## PROMPT
From first line to last, give the material again unchanged.

# # # # #

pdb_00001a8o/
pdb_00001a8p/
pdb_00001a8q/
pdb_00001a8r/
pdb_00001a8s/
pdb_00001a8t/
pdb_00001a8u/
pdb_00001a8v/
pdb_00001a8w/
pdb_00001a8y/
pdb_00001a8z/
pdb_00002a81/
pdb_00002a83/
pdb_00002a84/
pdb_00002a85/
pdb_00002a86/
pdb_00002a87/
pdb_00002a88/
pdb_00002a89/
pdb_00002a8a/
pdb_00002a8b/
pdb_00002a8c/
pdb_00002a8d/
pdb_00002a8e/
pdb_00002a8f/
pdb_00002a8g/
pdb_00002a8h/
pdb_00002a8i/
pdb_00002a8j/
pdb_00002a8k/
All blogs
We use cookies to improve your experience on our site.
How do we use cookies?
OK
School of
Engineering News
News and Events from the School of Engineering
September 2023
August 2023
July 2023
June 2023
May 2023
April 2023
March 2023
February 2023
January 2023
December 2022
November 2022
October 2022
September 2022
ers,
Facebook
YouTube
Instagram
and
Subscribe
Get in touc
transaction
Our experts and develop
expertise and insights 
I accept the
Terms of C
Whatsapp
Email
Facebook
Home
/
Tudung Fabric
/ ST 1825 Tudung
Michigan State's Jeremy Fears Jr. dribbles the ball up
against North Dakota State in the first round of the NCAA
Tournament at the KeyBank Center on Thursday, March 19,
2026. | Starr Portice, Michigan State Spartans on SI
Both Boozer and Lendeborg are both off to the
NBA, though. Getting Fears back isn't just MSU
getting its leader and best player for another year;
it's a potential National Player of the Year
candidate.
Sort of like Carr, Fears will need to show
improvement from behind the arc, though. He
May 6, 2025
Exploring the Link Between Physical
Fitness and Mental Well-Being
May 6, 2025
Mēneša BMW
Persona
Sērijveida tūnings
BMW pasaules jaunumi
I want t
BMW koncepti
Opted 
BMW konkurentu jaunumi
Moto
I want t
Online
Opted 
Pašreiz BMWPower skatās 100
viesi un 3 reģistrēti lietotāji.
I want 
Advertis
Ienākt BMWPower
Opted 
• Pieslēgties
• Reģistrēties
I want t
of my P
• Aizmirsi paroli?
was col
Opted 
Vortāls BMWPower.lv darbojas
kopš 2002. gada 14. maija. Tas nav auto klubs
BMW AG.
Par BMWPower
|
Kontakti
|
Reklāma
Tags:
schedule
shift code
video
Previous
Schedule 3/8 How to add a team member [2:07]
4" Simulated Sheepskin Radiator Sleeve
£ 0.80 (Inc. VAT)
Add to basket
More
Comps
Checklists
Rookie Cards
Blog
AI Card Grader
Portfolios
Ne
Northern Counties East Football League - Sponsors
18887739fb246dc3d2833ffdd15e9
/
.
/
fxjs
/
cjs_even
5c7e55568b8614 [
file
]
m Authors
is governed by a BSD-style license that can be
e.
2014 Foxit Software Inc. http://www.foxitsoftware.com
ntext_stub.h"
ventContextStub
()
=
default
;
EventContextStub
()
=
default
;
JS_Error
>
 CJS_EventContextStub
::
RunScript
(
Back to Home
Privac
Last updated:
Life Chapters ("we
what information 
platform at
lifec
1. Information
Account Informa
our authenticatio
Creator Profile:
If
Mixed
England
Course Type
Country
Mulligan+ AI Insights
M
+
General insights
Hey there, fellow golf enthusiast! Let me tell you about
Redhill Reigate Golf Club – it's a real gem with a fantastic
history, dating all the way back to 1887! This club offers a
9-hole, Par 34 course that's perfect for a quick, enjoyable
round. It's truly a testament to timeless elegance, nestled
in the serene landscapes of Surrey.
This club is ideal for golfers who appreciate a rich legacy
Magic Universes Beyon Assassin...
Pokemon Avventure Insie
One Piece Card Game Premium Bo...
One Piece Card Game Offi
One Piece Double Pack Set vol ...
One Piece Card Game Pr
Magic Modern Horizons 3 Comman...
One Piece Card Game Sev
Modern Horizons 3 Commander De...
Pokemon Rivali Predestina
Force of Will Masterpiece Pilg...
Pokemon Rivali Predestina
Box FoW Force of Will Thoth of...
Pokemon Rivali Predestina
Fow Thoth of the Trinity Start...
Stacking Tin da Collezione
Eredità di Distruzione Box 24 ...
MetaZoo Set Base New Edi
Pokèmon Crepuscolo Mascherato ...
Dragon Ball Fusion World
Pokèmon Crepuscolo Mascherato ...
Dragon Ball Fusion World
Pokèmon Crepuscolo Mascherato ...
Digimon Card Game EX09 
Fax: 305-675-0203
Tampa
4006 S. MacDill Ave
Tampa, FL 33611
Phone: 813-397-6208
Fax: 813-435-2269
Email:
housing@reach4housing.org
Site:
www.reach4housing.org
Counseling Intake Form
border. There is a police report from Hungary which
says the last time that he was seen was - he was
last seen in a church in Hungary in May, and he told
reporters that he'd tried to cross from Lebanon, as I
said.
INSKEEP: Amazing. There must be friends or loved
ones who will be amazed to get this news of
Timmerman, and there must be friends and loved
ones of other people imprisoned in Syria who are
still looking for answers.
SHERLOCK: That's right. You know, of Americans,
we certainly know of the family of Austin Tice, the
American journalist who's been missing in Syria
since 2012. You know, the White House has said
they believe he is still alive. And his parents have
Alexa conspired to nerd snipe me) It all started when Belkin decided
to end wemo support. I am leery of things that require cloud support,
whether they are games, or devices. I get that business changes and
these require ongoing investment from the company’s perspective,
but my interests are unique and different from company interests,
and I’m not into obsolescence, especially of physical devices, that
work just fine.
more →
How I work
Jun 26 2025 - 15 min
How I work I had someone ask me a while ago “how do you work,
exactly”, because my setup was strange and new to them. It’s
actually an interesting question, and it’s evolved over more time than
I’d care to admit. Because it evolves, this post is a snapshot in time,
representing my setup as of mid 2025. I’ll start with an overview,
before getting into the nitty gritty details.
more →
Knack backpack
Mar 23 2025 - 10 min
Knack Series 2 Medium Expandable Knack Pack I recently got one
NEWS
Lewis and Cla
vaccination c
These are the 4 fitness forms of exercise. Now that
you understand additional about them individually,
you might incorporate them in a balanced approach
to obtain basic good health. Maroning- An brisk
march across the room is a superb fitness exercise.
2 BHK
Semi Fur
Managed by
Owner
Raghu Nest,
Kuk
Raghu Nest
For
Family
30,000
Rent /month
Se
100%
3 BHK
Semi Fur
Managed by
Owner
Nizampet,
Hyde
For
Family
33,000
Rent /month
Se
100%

# # # # #

## EXPECTED ANSWER
pdb_00001a8o/
pdb_00001a8p/
pdb_00001a8q/
pdb_00001a8r/
pdb_00001a8s/
pdb_00001a8t/
pdb_00001a8u/
pdb_00001a8v/
pdb_00001a8w/
pdb_00001a8y/
pdb_00001a8z/
pdb_00002a81/
pdb_00002a83/
pdb_00002a84/
pdb_00002a85/
pdb_00002a86/
pdb_00002a87/
pdb_00002a88/
pdb_00002a89/
pdb_00002a8a/
pdb_00002a8b/
pdb_00002a8c/
pdb_00002a8d/
pdb_00002a8e/
pdb_00002a8f/
pdb_00002a8g/
pdb_00002a8h/
pdb_00002a8i/
pdb_00002a8j/
pdb_00002a8k/
All blogs
We use cookies to improve your experience on our site.
How do we use cookies?
OK
School of
Engineering News
News and Events from the School of Engineering
September 2023
August 2023
July 2023
June 2023
May 2023
April 2023
March 2023
February 2023
January 2023
December 2022
November 2022
October 2022
September 2022
ers,
Facebook
YouTube
Instagram
and
Subscribe
Get in touc
transaction
Our experts and develop
expertise and insights 
I accept the
Terms of C
Whatsapp
Email
Facebook
Home
/
Tudung Fabric
/ ST 1825 Tudung
Michigan State's Jeremy Fears Jr. dribbles the ball up
against North Dakota State in the first round of the NCAA
Tournament at the KeyBank Center on Thursday, March 19,
2026. | Starr Portice, Michigan State Spartans on SI
Both Boozer and Lendeborg are both off to the
NBA, though. Getting Fears back isn't just MSU
getting its leader and best player for another year;
it's a potential National Player of the Year
candidate.
Sort of like Carr, Fears will need to show
improvement from behind the arc, though. He
May 6, 2025
Exploring the Link Between Physical
Fitness and Mental Well-Being
May 6, 2025
Mēneša BMW
Persona
Sērijveida tūnings
BMW pasaules jaunumi
I want t
BMW koncepti
Opted 
BMW konkurentu jaunumi
Moto
I want t
Online
Opted 
Pašreiz BMWPower skatās 100
viesi un 3 reģistrēti lietotāji.
I want 
Advertis
Ienākt BMWPower
Opted 
• Pieslēgties
• Reģistrēties
I want t
of my P
• Aizmirsi paroli?
was col
Opted 
Vortāls BMWPower.lv darbojas
kopš 2002. gada 14. maija. Tas nav auto klubs
BMW AG.
Par BMWPower
|
Kontakti
|
Reklāma
Tags:
schedule
shift code
video
Previous
Schedule 3/8 How to add a team member [2:07]
4" Simulated Sheepskin Radiator Sleeve
£ 0.80 (Inc. VAT)
Add to basket
More
Comps
Checklists
Rookie Cards
Blog
AI Card Grader
Portfolios
Ne
Northern Counties East Football League - Sponsors
18887739fb246dc3d2833ffdd15e9
/
.
/
fxjs
/
cjs_even
5c7e55568b8614 [
file
]
m Authors
is governed by a BSD-style license that can be
e.
2014 Foxit Software Inc. http://www.foxitsoftware.com
ntext_stub.h"
ventContextStub
()
=
default
;
EventContextStub
()
=
default
;
JS_Error
>
 CJS_EventContextStub
::
RunScript
(
Back to Home
Privac
Last updated:
Life Chapters ("we
what information 
platform at
lifec
1. Information
Account Informa
our authenticatio
Creator Profile:
If
Mixed
England
Course Type
Country
Mulligan+ AI Insights
M
+
General insights
Hey there, fellow golf enthusiast! Let me tell you about
Redhill Reigate Golf Club – it's a real gem with a fantastic
history, dating all the way back to 1887! This club offers a
9-hole, Par 34 course that's perfect for a quick, enjoyable
round. It's truly a testament to timeless elegance, nestled
in the serene landscapes of Surrey.
This club is ideal for golfers who appreciate a rich legacy
Magic Universes Beyon Assassin...
Pokemon Avventure Insie
One Piece Card Game Premium Bo...
One Piece Card Game Offi
One Piece Double Pack Set vol ...
One Piece Card Game Pr
Magic Modern Horizons 3 Comman...
One Piece Card Game Sev
Modern Horizons 3 Commander De...
Pokemon Rivali Predestina
Force of Will Masterpiece Pilg...
Pokemon Rivali Predestina
Box FoW Force of Will Thoth of...
Pokemon Rivali Predestina
Fow Thoth of the Trinity Start...
Stacking Tin da Collezione
Eredità di Distruzione Box 24 ...
MetaZoo Set Base New Edi
Pokèmon Crepuscolo Mascherato ...
Dragon Ball Fusion World
Pokèmon Crepuscolo Mascherato ...
Dragon Ball Fusion World
Pokèmon Crepuscolo Mascherato ...
Digimon Card Game EX09 
Fax: 305-675-0203
Tampa
4006 S. MacDill Ave
Tampa, FL 33611
Phone: 813-397-6208
Fax: 813-435-2269
Email:
housing@reach4housing.org
Site:
www.reach4housing.org
Counseling Intake Form
border. There is a police report from Hungary which
says the last time that he was seen was - he was
last seen in a church in Hungary in May, and he told
reporters that he'd tried to cross from Lebanon, as I
said.
INSKEEP: Amazing. There must be friends or loved
ones who will be amazed to get this news of
Timmerman, and there must be friends and loved
ones of other people imprisoned in Syria who are
still looking for answers.
SHERLOCK: That's right. You know, of Americans,
we certainly know of the family of Austin Tice, the
American journalist who's been missing in Syria
since 2012. You know, the White House has said
they believe he is still alive. And his parents have
Alexa conspired to nerd snipe me) It all started when Belkin decided
to end wemo support. I am leery of things that require cloud support,
whether they are games, or devices. I get that business changes and
these require ongoing investment from the company’s perspective,
but my interests are unique and different from company interests,
and I’m not into obsolescence, especially of physical devices, that
work just fine.
more →
How I work
Jun 26 2025 - 15 min
How I work I had someone ask me a while ago “how do you work,
exactly”, because my setup was strange and new to them. It’s
actually an interesting question, and it’s evolved over more time than
I’d care to admit. Because it evolves, this post is a snapshot in time,
representing my setup as of mid 2025. I’ll start with an overview,
before getting into the nitty gritty details.
more →
Knack backpack
Mar 23 2025 - 10 min
Knack Series 2 Medium Expandable Knack Pack I recently got one
NEWS
Lewis and Cla
vaccination c
These are the 4 fitness forms of exercise. Now that
you understand additional about them individually,
you might incorporate them in a balanced approach
to obtain basic good health. Maroning- An brisk
march across the room is a superb fitness exercise.
2 BHK
Semi Fur
Managed by
Owner
Raghu Nest,
Kuk
Raghu Nest
For
Family
30,000
Rent /month
Se
100%
3 BHK
Semi Fur
Managed by
Owner
Nizampet,
Hyde
For
Family
33,000
Rent /month
Se
100%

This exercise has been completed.